An exchange between the server and client might look like this:

- Server is running on port 5000...
- Server checks its memory store for an existing record of message and groups. If it exists, load the information. Otherwise, create it.
- Server checks the password file if it exists.
* Client c1 connects to server, verifies the certificate is valid
* Client c2 connects to the server, verifies the certificate is valid
* c1 provides username and password, server authenticates by comparing hashes
* c2 is a new user, server appends the login info to the password file
* c1 wants to get all messages from the food group
- Server fetches information from data store, retrieves information and sends it over SSL to c1
* c1 wants to post to the food group "This recipe is great!"
- Server appends the message with a timestamp to the group, and updates the datastore.
* c2 wants to post to a new group "games"
- Server will create the group "games" and append c2's message to "games".
* c2 wants to retrieve all messages from "games"
- Server sends this information to c2 over SSL.
* c1 ends
* c2 ends

Running and Testing

To test your server, you can deploy it on localhost and have it listen on some port (5000, 3000 for example), and have clients connect to it as such. Make sure to keep the deployment port consistent across both the client and server, otherwise the client will not be able to find the server.

Have your client connect to the server, and at the same time, deploy another client to connect to the server (testing multithreaded functionalities).

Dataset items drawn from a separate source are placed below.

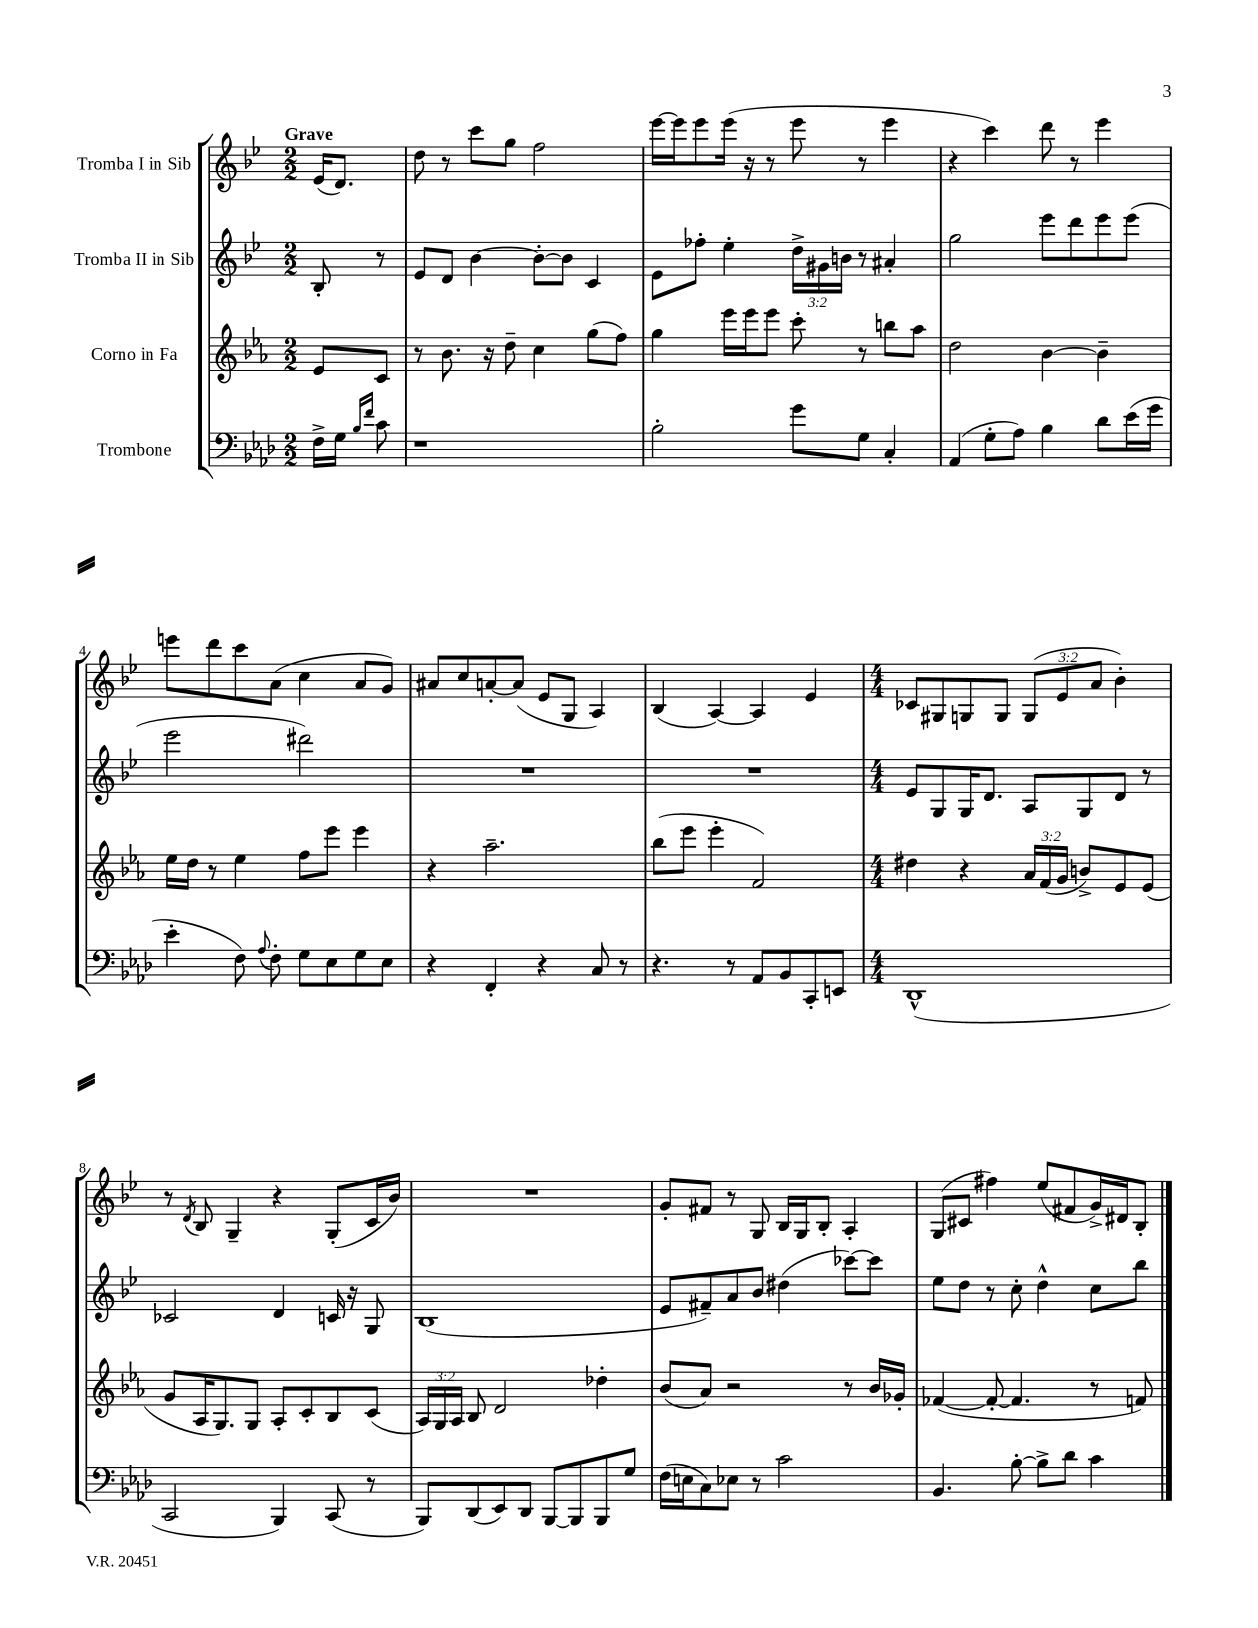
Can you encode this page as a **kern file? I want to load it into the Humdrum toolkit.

**kern	**kern	**kern	**kern
*staff4	*staff3	*staff2	*staff1
*clefF4	*clefG2	*clefG2	*clefG2
*k[b-e-a-d-]	*k[b-e-a-]	*k[b-e-]	*k[b-e-]
*M2/2	*M2/2	*M2/2	*M2/2
16F^\LL	8e-/L	8B-'/	(16e-/LK
16G\JJ	.	.	8.d/J)
16qqB-/LL	.	.	.
16qqf/JJ	.	.	.
8c\	8c/J	8r	.
=	=	=	=
1r	8r	8e-/L	8dd\
.	8.b-\	8d/J	8r
.	.	[4b-\	8ccc\L
.	16r	.	.
.	8dd~\	.	8gg\J
.	4cc\	8b-'\_L	2ff\
.	.	8b-\]J	.
.	(8gg\L	4c/	.
.	8ff\J)	.	.
=	=	=	=
2B-'\	4gg\	8e-\L	[16eee-\LL
.	.	.	16eee-\]J
.	.	8ff-'\J	8eee-\
.	16eee-\LL	4ee-'\	(16eee-\Jk
.	16eee-\J	.	16r
.	8eee-\J	.	8r
8g\L	8ccc'\	24dd^\LL	8eee-\
.	.	24g#\	.
.	.	24b\JJ	.
8G\J	8r	8r	8r
4C'/	8bb\L	4a#'/	4eee-\
.	8aa-\J	.	.
=	=	=	=
(4AA-/	2dd\	2gg\	4r
8G'\L	.	.	4ccc\)
8A-\J)	.	.	.
4B-\	[4b-\	8eee-\L	8ddd\
.	.	8ddd\	8r
8d-\L	4b-~\]	8eee-\	4eee-\
(16e-\L	.	(8eee-\J	.
16g\JJ	.	.	.
=	=	=	=
4e-'\	16ee-\LL	2eee-\	8eee\L
.	16dd\JJ	.	.
.	8r	.	8ddd\
8F\)	4ee-\	.	8ccc\
8qqA-/	.	.	.
8F'\	.	.	(8a\J
8G\L	8ff\L	2ddd#\)	4cc\
8E-\	8eee-\J	.	.
8G\	4eee-\	.	8a/L
8E-\J	.	.	8g/J)
=	=	=	=
4r	4r	1r	8a#/L
.	.	.	8cc/
4FF'/	2.aa-~\	.	[8a'/
.	.	.	(8a/]J
4r	.	.	8e-/L
.	.	.	8G/J
8C/	.	.	4A/)
8r	.	.	.
=	=	=	=
4.r	(8bb-\L	1r	(4B-/
.	8eee-\J	.	.
.	4eee-'\	.	[4A/)
8r	.	.	.
8AA-/L	2f/)	.	4A/]
8BB-/	.	.	.
8CC'/	.	.	4e-/
8EE/J	.	.	.
=	=	=	=
*M4/4	*M4/4	*M4/4	*M4/4
(1DD-^^	4dd#\	8e-/L	8c-/L
.	.	8G/	8G#/
.	4r	16G/K	8G/
.	.	8.d/J	.
.	.	.	8G/J
.	24a-/LL	8A/L	(12G/L
.	(24f/	.	.
.	24g/JJ	.	12e-/
.	8b^/L)	8G/	.
.	.	.	12a/J
.	8e-/	8d/J	4b-'\)
.	(8e-/J	8r	.
=	=	=	=
2CC/	8g/L	2c-/	8r
.	.	.	8qd/
.	16A-/K	.	8B-/
.	8.G/)	.	.
.	.	.	4G~/
.	8G/J	.	.
4BBB-/)	8A-'/L	4d/	4r
.	8c'/	.	.
(8CC/	8B-/	16c/	(8G'/L
.	.	16r	.
8r	(8c/J	8G/	16c/L
.	.	.	16b-/JJ)
=	=	=	=
8BBB-/L)	24A-/LL)	(1B-	1r
.	24G/	.	.
.	24A-/JJ	.	.
(8DD-/	8B-/	.	.
8EE-/)	2d/	.	.
8DD-/J	.	.	.
[8BBB-/L	.	.	.
8BBB-/]	.	.	.
8BBB-/	4dd-'\	.	.
8G/J	.	.	.
=	=	=	=
(16F\LL	(8b-/L	8e-/L	8g'/L
16E\J	.	.	.
8C\)	8a-/J)	8f#~/)	8f#/J
8E-\J	2r	8a/	8r
8r	.	8b-/J	8G/
2c\	.	(4dd#\	16B-/LL
.	.	.	16G/J
.	.	.	8B-'/J
.	8r	[8ccc-\L)	4A'/
.	16b-/LL	8ccc-\]J	.
.	16g-'/JJ	.	.
=	=	=	=
4.BB-/	([4f-/	8ee-\L	(8G/L
.	.	8dd\J	8c#/J
.	8f-'/_	8r	4ff#\)
[8B-'\	4.f-/]	8cc'\	.
8B-^\]L	.	4dd^^\	(8ee-/L
8d-\J	.	.	8f#/
4c\	8r	8cc\L	16g^/L)
.	.	.	16d#/J
.	8f/)	8bb-\J	8B-'/J
==	==	==	==
*-	*-	*-	*-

Here are some things to test for before submitting: - Trying to fetch messages from a group that doesn’t exist - Trying to provide an invalid username/password combo - Attempting to submit blank messages or invalid group names - Be careful of using methods that are vulnerable to buffer overflow! - Server’s certificate information does not match the expected information in the client. - Make sure the client cannot control or have access to the password file in any way (this is a Security class).

Submission

You will submit your client and server programs, as well as any demo files we need to run your program. We should be able to compile your program quickly and without errors. Please be sure to provide clear directions in your writeup. Have a friend test the entire compile and run process if you can to validate that you didn’t forget anything.

A short README file is also required (in any file format) to explain the logic of your program, as well as your design choices or if you implemented any special features.

On Sakai, submit all of this as a .tar file. by the above due date.

Be sure to identify all members of your group and have only one member submit the assignment.

Also be sure to observe the posted deadline. Late submissions will not be accepted.